> _What to produce_
With the pictures removed, write out the data below exactly.
(Dataset begins)
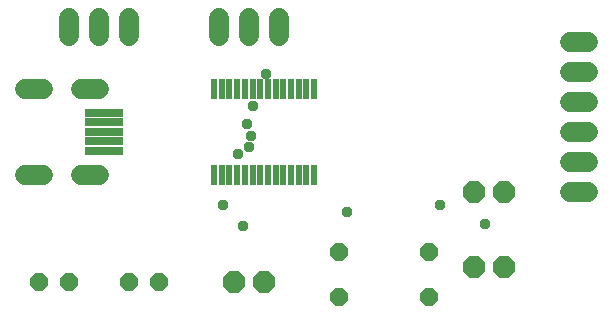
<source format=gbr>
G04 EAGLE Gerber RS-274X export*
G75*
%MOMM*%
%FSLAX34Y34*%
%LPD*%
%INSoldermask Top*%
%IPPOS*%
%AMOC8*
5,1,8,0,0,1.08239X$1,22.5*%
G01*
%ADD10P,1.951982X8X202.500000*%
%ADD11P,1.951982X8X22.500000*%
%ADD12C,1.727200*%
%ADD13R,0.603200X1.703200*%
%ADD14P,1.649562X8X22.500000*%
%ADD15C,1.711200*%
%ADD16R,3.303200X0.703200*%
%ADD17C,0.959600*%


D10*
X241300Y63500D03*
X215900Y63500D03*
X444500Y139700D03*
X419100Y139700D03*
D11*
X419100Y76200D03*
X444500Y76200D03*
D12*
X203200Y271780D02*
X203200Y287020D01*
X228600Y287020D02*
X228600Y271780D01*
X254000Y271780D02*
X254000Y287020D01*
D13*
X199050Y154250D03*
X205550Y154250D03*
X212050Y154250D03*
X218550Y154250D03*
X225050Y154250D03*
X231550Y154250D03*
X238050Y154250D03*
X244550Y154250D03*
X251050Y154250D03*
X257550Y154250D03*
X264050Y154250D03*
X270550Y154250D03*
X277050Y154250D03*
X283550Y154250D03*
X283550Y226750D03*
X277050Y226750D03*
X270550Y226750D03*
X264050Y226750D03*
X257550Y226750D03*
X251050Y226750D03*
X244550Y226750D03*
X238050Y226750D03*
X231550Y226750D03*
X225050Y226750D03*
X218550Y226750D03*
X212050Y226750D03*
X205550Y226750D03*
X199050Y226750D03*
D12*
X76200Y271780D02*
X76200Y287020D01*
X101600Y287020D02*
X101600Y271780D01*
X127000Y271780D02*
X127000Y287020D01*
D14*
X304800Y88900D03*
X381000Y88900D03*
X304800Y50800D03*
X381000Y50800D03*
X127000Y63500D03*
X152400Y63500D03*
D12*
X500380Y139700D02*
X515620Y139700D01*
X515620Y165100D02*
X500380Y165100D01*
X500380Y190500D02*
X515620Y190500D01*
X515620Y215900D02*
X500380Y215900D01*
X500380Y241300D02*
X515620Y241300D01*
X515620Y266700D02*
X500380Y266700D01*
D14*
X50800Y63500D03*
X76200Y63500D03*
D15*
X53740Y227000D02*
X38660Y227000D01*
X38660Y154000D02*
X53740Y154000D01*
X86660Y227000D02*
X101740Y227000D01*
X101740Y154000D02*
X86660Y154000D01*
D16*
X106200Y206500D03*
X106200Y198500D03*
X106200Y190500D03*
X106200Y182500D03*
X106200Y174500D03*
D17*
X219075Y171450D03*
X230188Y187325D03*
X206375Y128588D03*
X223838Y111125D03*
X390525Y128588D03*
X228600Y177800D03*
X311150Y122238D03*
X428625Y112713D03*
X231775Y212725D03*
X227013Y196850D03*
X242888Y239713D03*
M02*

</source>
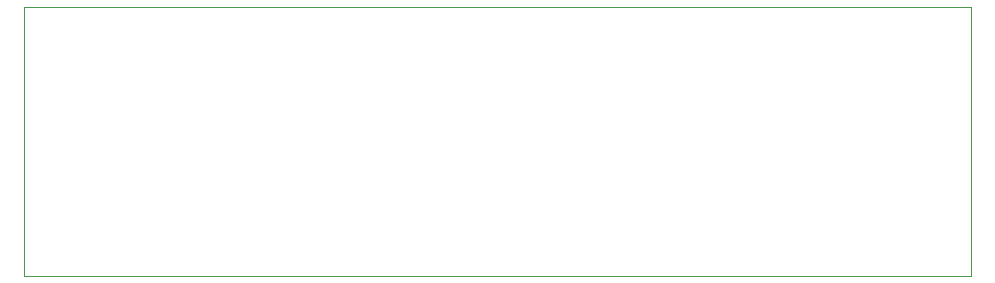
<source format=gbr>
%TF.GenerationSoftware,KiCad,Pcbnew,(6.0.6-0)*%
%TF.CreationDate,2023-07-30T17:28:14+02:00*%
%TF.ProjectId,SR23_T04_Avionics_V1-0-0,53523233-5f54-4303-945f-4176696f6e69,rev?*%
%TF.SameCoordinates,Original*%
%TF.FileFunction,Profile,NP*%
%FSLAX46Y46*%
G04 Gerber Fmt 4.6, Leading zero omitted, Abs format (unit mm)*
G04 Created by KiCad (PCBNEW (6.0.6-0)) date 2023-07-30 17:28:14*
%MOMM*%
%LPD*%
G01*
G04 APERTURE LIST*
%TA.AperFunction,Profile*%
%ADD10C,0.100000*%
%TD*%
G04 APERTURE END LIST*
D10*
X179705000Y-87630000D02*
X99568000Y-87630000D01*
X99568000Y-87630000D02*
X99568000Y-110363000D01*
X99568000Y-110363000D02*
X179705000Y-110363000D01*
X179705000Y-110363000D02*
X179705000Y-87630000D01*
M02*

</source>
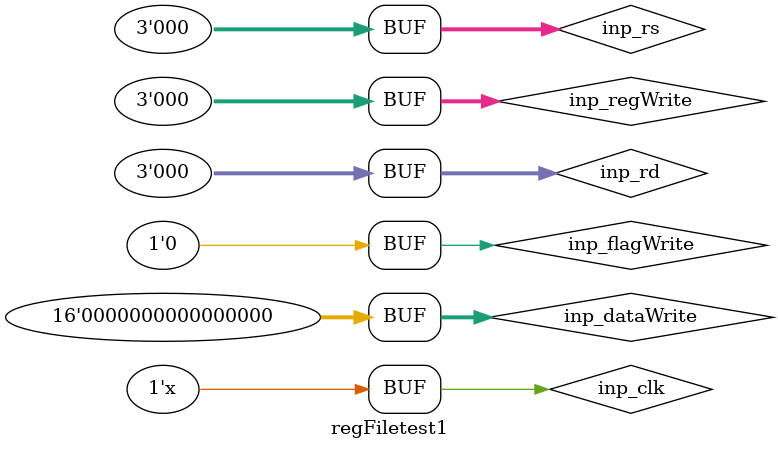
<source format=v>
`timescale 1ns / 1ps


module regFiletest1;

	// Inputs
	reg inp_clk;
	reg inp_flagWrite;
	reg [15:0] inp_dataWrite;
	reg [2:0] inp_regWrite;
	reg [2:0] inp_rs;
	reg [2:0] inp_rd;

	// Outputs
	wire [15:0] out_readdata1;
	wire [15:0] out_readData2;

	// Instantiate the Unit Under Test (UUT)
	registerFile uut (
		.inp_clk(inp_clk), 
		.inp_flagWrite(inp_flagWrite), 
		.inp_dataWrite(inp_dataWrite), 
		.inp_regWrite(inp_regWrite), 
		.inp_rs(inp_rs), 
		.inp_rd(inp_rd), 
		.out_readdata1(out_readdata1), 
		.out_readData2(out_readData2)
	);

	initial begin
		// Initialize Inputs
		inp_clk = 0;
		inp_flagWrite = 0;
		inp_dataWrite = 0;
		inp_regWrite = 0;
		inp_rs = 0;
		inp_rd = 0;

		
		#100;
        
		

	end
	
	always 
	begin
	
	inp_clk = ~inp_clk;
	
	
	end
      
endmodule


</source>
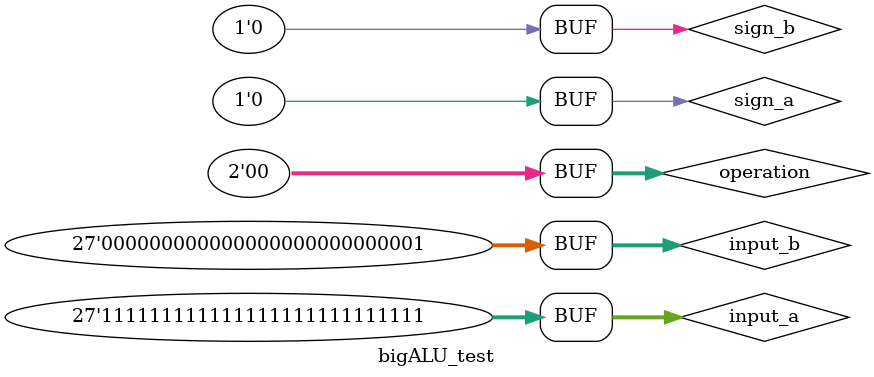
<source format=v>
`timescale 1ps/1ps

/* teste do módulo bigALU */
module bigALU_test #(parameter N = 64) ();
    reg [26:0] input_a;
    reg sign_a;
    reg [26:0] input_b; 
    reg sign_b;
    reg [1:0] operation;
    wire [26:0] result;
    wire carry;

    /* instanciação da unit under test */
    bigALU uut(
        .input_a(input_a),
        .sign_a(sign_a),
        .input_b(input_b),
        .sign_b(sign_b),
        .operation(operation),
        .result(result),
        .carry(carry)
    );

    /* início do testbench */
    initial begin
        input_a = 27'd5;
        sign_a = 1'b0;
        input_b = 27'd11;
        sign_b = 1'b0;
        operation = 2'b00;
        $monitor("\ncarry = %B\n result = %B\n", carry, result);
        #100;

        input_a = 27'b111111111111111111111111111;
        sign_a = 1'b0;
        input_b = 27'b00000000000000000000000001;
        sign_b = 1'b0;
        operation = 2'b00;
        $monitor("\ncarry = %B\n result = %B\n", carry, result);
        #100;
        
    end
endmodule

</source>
(Dataset ends)
> _Written reply_
<source format=gbr>
G04 EAGLE Gerber RS-274X export*
G75*
%MOMM*%
%FSLAX34Y34*%
%LPD*%
%INSoldermask Top*%
%IPPOS*%
%AMOC8*
5,1,8,0,0,1.08239X$1,22.5*%
G01*
%ADD10P,1.951982X8X202.500000*%
%ADD11P,1.951982X8X22.500000*%
%ADD12C,1.727200*%
%ADD13R,0.603200X1.703200*%
%ADD14P,1.649562X8X22.500000*%
%ADD15C,1.711200*%
%ADD16R,3.303200X0.703200*%
%ADD17C,0.959600*%


D10*
X241300Y63500D03*
X215900Y63500D03*
X444500Y139700D03*
X419100Y139700D03*
D11*
X419100Y76200D03*
X444500Y76200D03*
D12*
X203200Y271780D02*
X203200Y287020D01*
X228600Y287020D02*
X228600Y271780D01*
X254000Y271780D02*
X254000Y287020D01*
D13*
X199050Y154250D03*
X205550Y154250D03*
X212050Y154250D03*
X218550Y154250D03*
X225050Y154250D03*
X231550Y154250D03*
X238050Y154250D03*
X244550Y154250D03*
X251050Y154250D03*
X257550Y154250D03*
X264050Y154250D03*
X270550Y154250D03*
X277050Y154250D03*
X283550Y154250D03*
X283550Y226750D03*
X277050Y226750D03*
X270550Y226750D03*
X264050Y226750D03*
X257550Y226750D03*
X251050Y226750D03*
X244550Y226750D03*
X238050Y226750D03*
X231550Y226750D03*
X225050Y226750D03*
X218550Y226750D03*
X212050Y226750D03*
X205550Y226750D03*
X199050Y226750D03*
D12*
X76200Y271780D02*
X76200Y287020D01*
X101600Y287020D02*
X101600Y271780D01*
X127000Y271780D02*
X127000Y287020D01*
D14*
X304800Y88900D03*
X381000Y88900D03*
X304800Y50800D03*
X381000Y50800D03*
X127000Y63500D03*
X152400Y63500D03*
D12*
X500380Y139700D02*
X515620Y139700D01*
X515620Y165100D02*
X500380Y165100D01*
X500380Y190500D02*
X515620Y190500D01*
X515620Y215900D02*
X500380Y215900D01*
X500380Y241300D02*
X515620Y241300D01*
X515620Y266700D02*
X500380Y266700D01*
D14*
X50800Y63500D03*
X76200Y63500D03*
D15*
X53740Y227000D02*
X38660Y227000D01*
X38660Y154000D02*
X53740Y154000D01*
X86660Y227000D02*
X101740Y227000D01*
X101740Y154000D02*
X86660Y154000D01*
D16*
X106200Y206500D03*
X106200Y198500D03*
X106200Y190500D03*
X106200Y182500D03*
X106200Y174500D03*
D17*
X219075Y171450D03*
X230188Y187325D03*
X206375Y128588D03*
X223838Y111125D03*
X390525Y128588D03*
X228600Y177800D03*
X311150Y122238D03*
X428625Y112713D03*
X231775Y212725D03*
X227013Y196850D03*
X242888Y239713D03*
M02*

</source>
<source format=gbr>
%TF.GenerationSoftware,KiCad,Pcbnew,(6.0.6-0)*%
%TF.CreationDate,2023-07-30T17:28:14+02:00*%
%TF.ProjectId,SR23_T04_Avionics_V1-0-0,53523233-5f54-4303-945f-4176696f6e69,rev?*%
%TF.SameCoordinates,Original*%
%TF.FileFunction,Profile,NP*%
%FSLAX46Y46*%
G04 Gerber Fmt 4.6, Leading zero omitted, Abs format (unit mm)*
G04 Created by KiCad (PCBNEW (6.0.6-0)) date 2023-07-30 17:28:14*
%MOMM*%
%LPD*%
G01*
G04 APERTURE LIST*
%TA.AperFunction,Profile*%
%ADD10C,0.100000*%
%TD*%
G04 APERTURE END LIST*
D10*
X179705000Y-87630000D02*
X99568000Y-87630000D01*
X99568000Y-87630000D02*
X99568000Y-110363000D01*
X99568000Y-110363000D02*
X179705000Y-110363000D01*
X179705000Y-110363000D02*
X179705000Y-87630000D01*
M02*

</source>
<source format=v>
`timescale 1ns / 1ps


module regFiletest1;

	// Inputs
	reg inp_clk;
	reg inp_flagWrite;
	reg [15:0] inp_dataWrite;
	reg [2:0] inp_regWrite;
	reg [2:0] inp_rs;
	reg [2:0] inp_rd;

	// Outputs
	wire [15:0] out_readdata1;
	wire [15:0] out_readData2;

	// Instantiate the Unit Under Test (UUT)
	registerFile uut (
		.inp_clk(inp_clk), 
		.inp_flagWrite(inp_flagWrite), 
		.inp_dataWrite(inp_dataWrite), 
		.inp_regWrite(inp_regWrite), 
		.inp_rs(inp_rs), 
		.inp_rd(inp_rd), 
		.out_readdata1(out_readdata1), 
		.out_readData2(out_readData2)
	);

	initial begin
		// Initialize Inputs
		inp_clk = 0;
		inp_flagWrite = 0;
		inp_dataWrite = 0;
		inp_regWrite = 0;
		inp_rs = 0;
		inp_rd = 0;

		
		#100;
        
		

	end
	
	always 
	begin
	
	inp_clk = ~inp_clk;
	
	
	end
      
endmodule


</source>
<source format=v>
`timescale 1ps/1ps

/* teste do módulo bigALU */
module bigALU_test #(parameter N = 64) ();
    reg [26:0] input_a;
    reg sign_a;
    reg [26:0] input_b; 
    reg sign_b;
    reg [1:0] operation;
    wire [26:0] result;
    wire carry;

    /* instanciação da unit under test */
    bigALU uut(
        .input_a(input_a),
        .sign_a(sign_a),
        .input_b(input_b),
        .sign_b(sign_b),
        .operation(operation),
        .result(result),
        .carry(carry)
    );

    /* início do testbench */
    initial begin
        input_a = 27'd5;
        sign_a = 1'b0;
        input_b = 27'd11;
        sign_b = 1'b0;
        operation = 2'b00;
        $monitor("\ncarry = %B\n result = %B\n", carry, result);
        #100;

        input_a = 27'b111111111111111111111111111;
        sign_a = 1'b0;
        input_b = 27'b00000000000000000000000001;
        sign_b = 1'b0;
        operation = 2'b00;
        $monitor("\ncarry = %B\n result = %B\n", carry, result);
        #100;
        
    end
endmodule

</source>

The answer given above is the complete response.